### [EXERCISE]
Quote the data word for word from its first line through the line that contains "dealing damage against.", omitting the pictures.

[[ AVAILABLE RECORDS open ]]

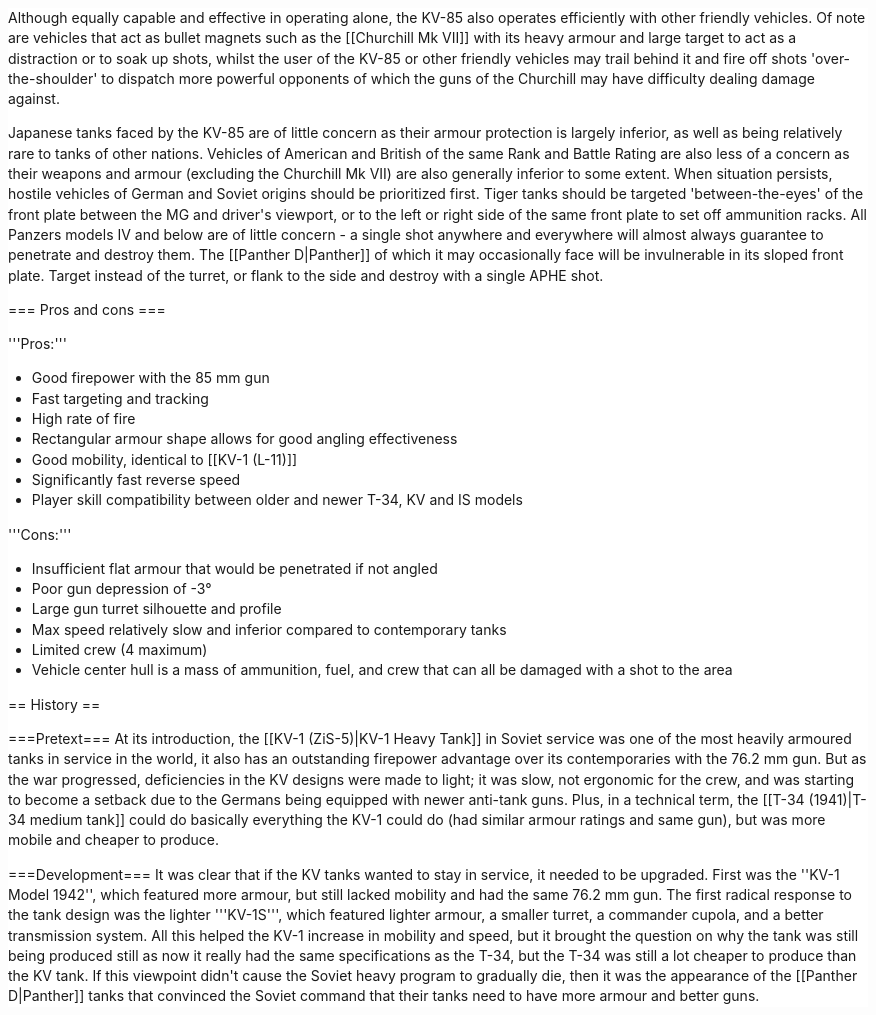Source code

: Although equally capable and effective in operating alone, the KV-85 also operates efficiently with other friendly vehicles. Of note are vehicles that act as bullet magnets such as the [[Churchill Mk VII]] with its heavy armour and large target to act as a distraction or to soak up shots, whilst the user of the KV-85 or other friendly vehicles may trail behind it and fire off shots 'over-the-shoulder' to dispatch more powerful opponents of which the guns of the Churchill may have difficulty dealing damage against.

Japanese tanks faced by the KV-85 are of little concern as their armour protection is largely inferior, as well as being relatively rare to tanks of other nations. Vehicles of American and British of the same Rank and Battle Rating are also less of a concern as their weapons and armour (excluding the Churchill Mk VII) are also generally inferior to some extent. When situation persists, hostile vehicles of German and Soviet origins should be prioritized first. Tiger tanks should be targeted 'between-the-eyes' of the front plate between the MG and driver's viewport, or to the left or right side of the same front plate to set off ammunition racks. All Panzers models IV and below are of little concern - a single shot anywhere and everywhere will almost always guarantee to penetrate and destroy them. The [[Panther D|Panther]] of which it may occasionally face will be invulnerable in its sloped front plate. Target instead of the turret, or flank to the side and destroy with a single APHE shot.

=== Pros and cons ===


'''Pros:'''

* Good firepower with the 85 mm gun
* Fast targeting and tracking
* High rate of fire
* Rectangular armour shape allows for good angling effectiveness
* Good mobility, identical to [[KV-1 (L-11)]]
* Significantly fast reverse speed
* Player skill compatibility between older and newer T-34, KV and IS models

'''Cons:'''

* Insufficient flat armour that would be penetrated if not angled
* Poor gun depression of -3°
* Large gun turret silhouette and profile
* Max speed relatively slow and inferior compared to contemporary tanks
* Limited crew (4 maximum)
* Vehicle center hull is a mass of ammunition, fuel, and crew that can all be damaged with a shot to the area

== History ==

===Pretext===
At its introduction, the [[KV-1 (ZiS-5)|KV-1 Heavy Tank]] in Soviet service was one of the most heavily armoured tanks in service in the world, it also has an outstanding firepower advantage over its contemporaries with the 76.2 mm gun. But as the war progressed, deficiencies in the KV designs were made to light; it was slow, not ergonomic for the crew, and was starting to become a setback due to the Germans being equipped with newer anti-tank guns. Plus, in a technical term, the [[T-34 (1941)|T-34 medium tank]] could do basically everything the KV-1 could do (had similar armour ratings and same gun), but was more mobile and cheaper to produce.

===Development===
It was clear that if the KV tanks wanted to stay in service, it needed to be upgraded. First was the ''KV-1 Model 1942'', which featured more armour, but still lacked mobility and had the same 76.2 mm gun. The first radical response to the tank design was the lighter '''KV-1S''', which featured lighter armour, a smaller turret, a commander cupola, and a better transmission system. All this helped the KV-1 increase in mobility and speed, but it brought the question on why the tank was still being produced still as now it really had the same specifications as the T-34, but the T-34 was still a lot cheaper to produce than the KV tank. If this viewpoint didn't cause the Soviet heavy program to gradually die, then it was the appearance of the [[Panther D|Panther]] tanks that convinced the Soviet command that their tanks need to have more armour and better guns.
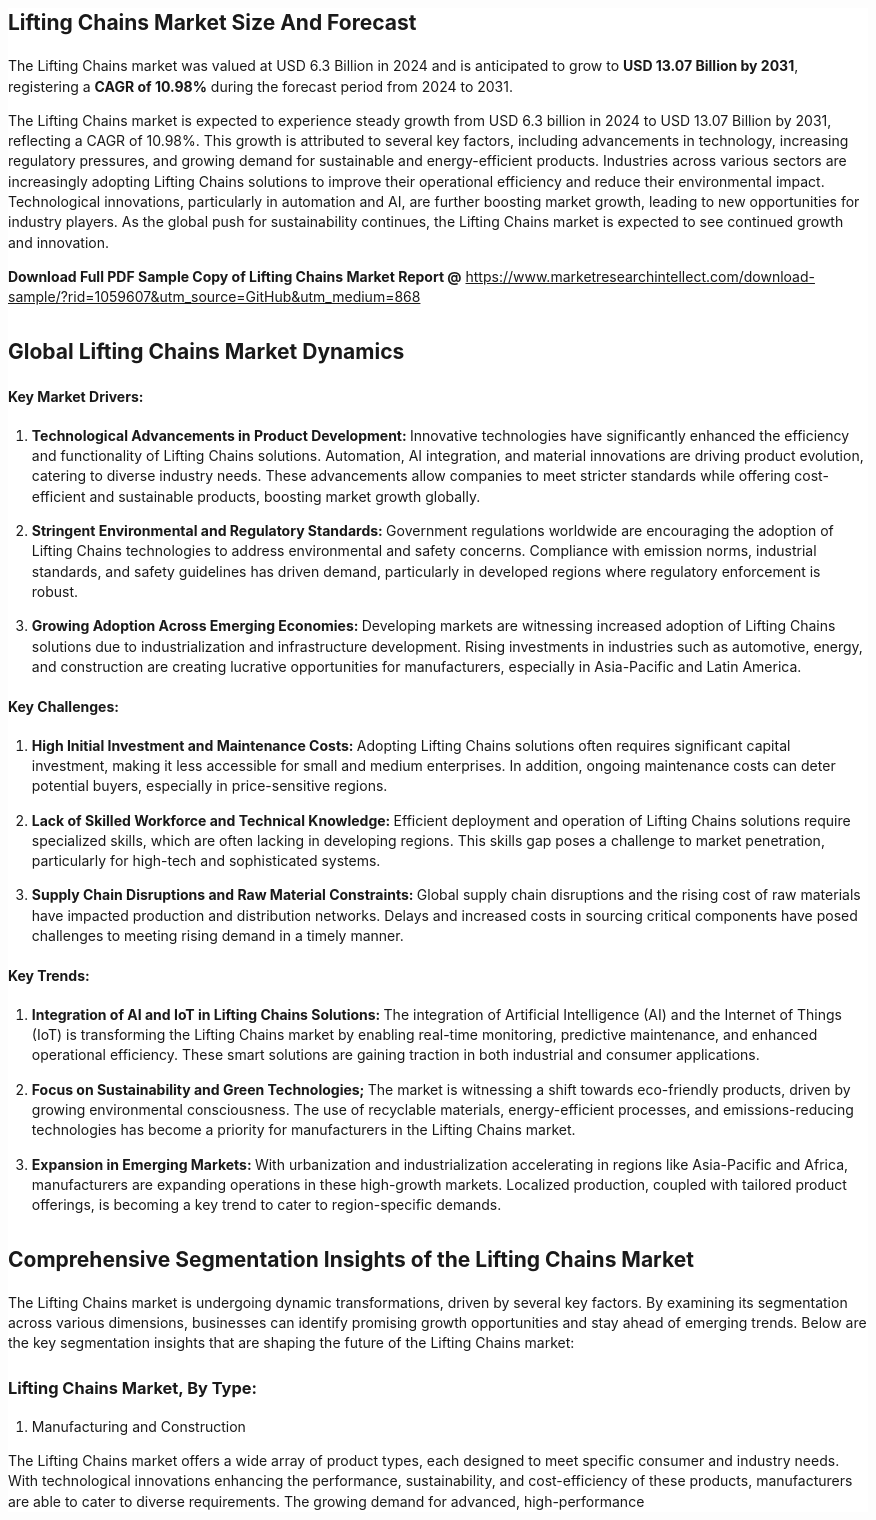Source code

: <h2>Lifting Chains Market Size And Forecast</h2><p>The Lifting Chains market was valued at USD 6.3 Billion in 2024 and is anticipated to grow to <strong>USD 13.07 Billion by 2031</strong>, registering a <strong>CAGR of 10.98%</strong> during the forecast period from 2024 to 2031.</p><p>The Lifting Chains market is expected to experience steady growth from USD 6.3 billion in 2024 to USD 13.07 Billion by 2031, reflecting a CAGR of 10.98%. This growth is attributed to several key factors, including advancements in technology, increasing regulatory pressures, and growing demand for sustainable and energy-efficient products. Industries across various sectors are increasingly adopting Lifting Chains solutions to improve their operational efficiency and reduce their environmental impact. Technological innovations, particularly in automation and AI, are further boosting market growth, leading to new opportunities for industry players. As the global push for sustainability continues, the Lifting Chains market is expected to see continued growth and innovation.</p><p><strong>Download Full PDF Sample Copy of Lifting Chains Market Report @</strong>&nbsp;<a href="https://www.marketresearchintellect.com/download-sample/?rid=1059607&amp;utm_source=GitHub&amp;utm_medium=868">https://www.marketresearchintellect.com/download-sample/?rid=1059607&amp;utm_source=GitHub&amp;utm_medium=868</a></p><h2>Global Lifting Chains Market Dynamics</h2><h4><strong>Key Market Drivers:</strong></h4><ol><li><p><strong>Technological Advancements in Product Development:&nbsp;</strong>Innovative technologies have significantly enhanced the efficiency and functionality of Lifting Chains solutions. Automation, AI integration, and material innovations are driving product evolution, catering to diverse industry needs. These advancements allow companies to meet stricter standards while offering cost-efficient and sustainable products, boosting market growth globally.</p></li><li><p><strong>Stringent Environmental and Regulatory Standards:&nbsp;</strong>Government regulations worldwide are encouraging the adoption of Lifting Chains technologies to address environmental and safety concerns. Compliance with emission norms, industrial standards, and safety guidelines has driven demand, particularly in developed regions where regulatory enforcement is robust.</p></li><li><p><strong>Growing Adoption Across Emerging Economies:&nbsp;</strong>Developing markets are witnessing increased adoption of Lifting Chains solutions due to industrialization and infrastructure development. Rising investments in industries such as automotive, energy, and construction are creating lucrative opportunities for manufacturers, especially in Asia-Pacific and Latin America.</p></li></ol><h4><strong>Key Challenges:</strong></h4><ol><li><p><strong>High Initial Investment and Maintenance Costs:&nbsp;</strong>Adopting Lifting Chains solutions often requires significant capital investment, making it less accessible for small and medium enterprises. In addition, ongoing maintenance costs can deter potential buyers, especially in price-sensitive regions.</p></li><li><p><strong>Lack of Skilled Workforce and Technical Knowledge:&nbsp;</strong>Efficient deployment and operation of Lifting Chains solutions require specialized skills, which are often lacking in developing regions. This skills gap poses a challenge to market penetration, particularly for high-tech and sophisticated systems.</p></li><li><p><strong>Supply Chain Disruptions and Raw Material Constraints:&nbsp;</strong>Global supply chain disruptions and the rising cost of raw materials have impacted production and distribution networks. Delays and increased costs in sourcing critical components have posed challenges to meeting rising demand in a timely manner.</p></li></ol><h4><strong>Key Trends:</strong></h4><ol><li><p><strong>Integration of AI and IoT in Lifting Chains Solutions:&nbsp;</strong>The integration of Artificial Intelligence (AI) and the Internet of Things (IoT) is transforming the Lifting Chains market by enabling real-time monitoring, predictive maintenance, and enhanced operational efficiency. These smart solutions are gaining traction in both industrial and consumer applications.</p></li><li><p><strong>Focus on Sustainability and Green Technologies;&nbsp;</strong>The market is witnessing a shift towards eco-friendly products, driven by growing environmental consciousness. The use of recyclable materials, energy-efficient processes, and emissions-reducing technologies has become a priority for manufacturers in the Lifting Chains market.</p></li><li><p><strong>Expansion in Emerging Markets:&nbsp;</strong>With urbanization and industrialization accelerating in regions like Asia-Pacific and Africa, manufacturers are expanding operations in these high-growth markets. Localized production, coupled with tailored product offerings, is becoming a key trend to cater to region-specific demands.</p></li></ol><div class="article-main__content" data-test-id="publishing-text-block"><h2>Comprehensive Segmentation Insights of the Lifting Chains Market</h2><p>The Lifting Chains market is undergoing dynamic transformations, driven by several key factors. By examining its segmentation across various dimensions, businesses can identify promising growth opportunities and stay ahead of emerging trends. Below are the key segmentation insights that are shaping the future of the Lifting Chains market:</p><h3><strong>Lifting Chains Market, By Type:<br /></strong></h3><ol><li>Manufacturing and Construction</li></ol><p>The Lifting Chains market offers a wide array of product types, each designed to meet specific consumer and industry needs. With technological innovations enhancing the performance, sustainability, and cost-efficiency of these products, manufacturers are able to cater to diverse requirements. The growing demand for advanced, high-performance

[[ AVAILABLE RECORDS closed ]]

### [RESULT OF THE EXERCISE]
Source code

: Although equally capable and effective in operating alone, the KV-85 also operates efficiently with other friendly vehicles. Of note are vehicles that act as bullet magnets such as the [[Churchill Mk VII]] with its heavy armour and large target to act as a distraction or to soak up shots, whilst the user of the KV-85 or other friendly vehicles may trail behind it and fire off shots 'over-the-shoulder' to dispatch more powerful opponents of which the guns of the Churchill may have difficulty dealing damage against.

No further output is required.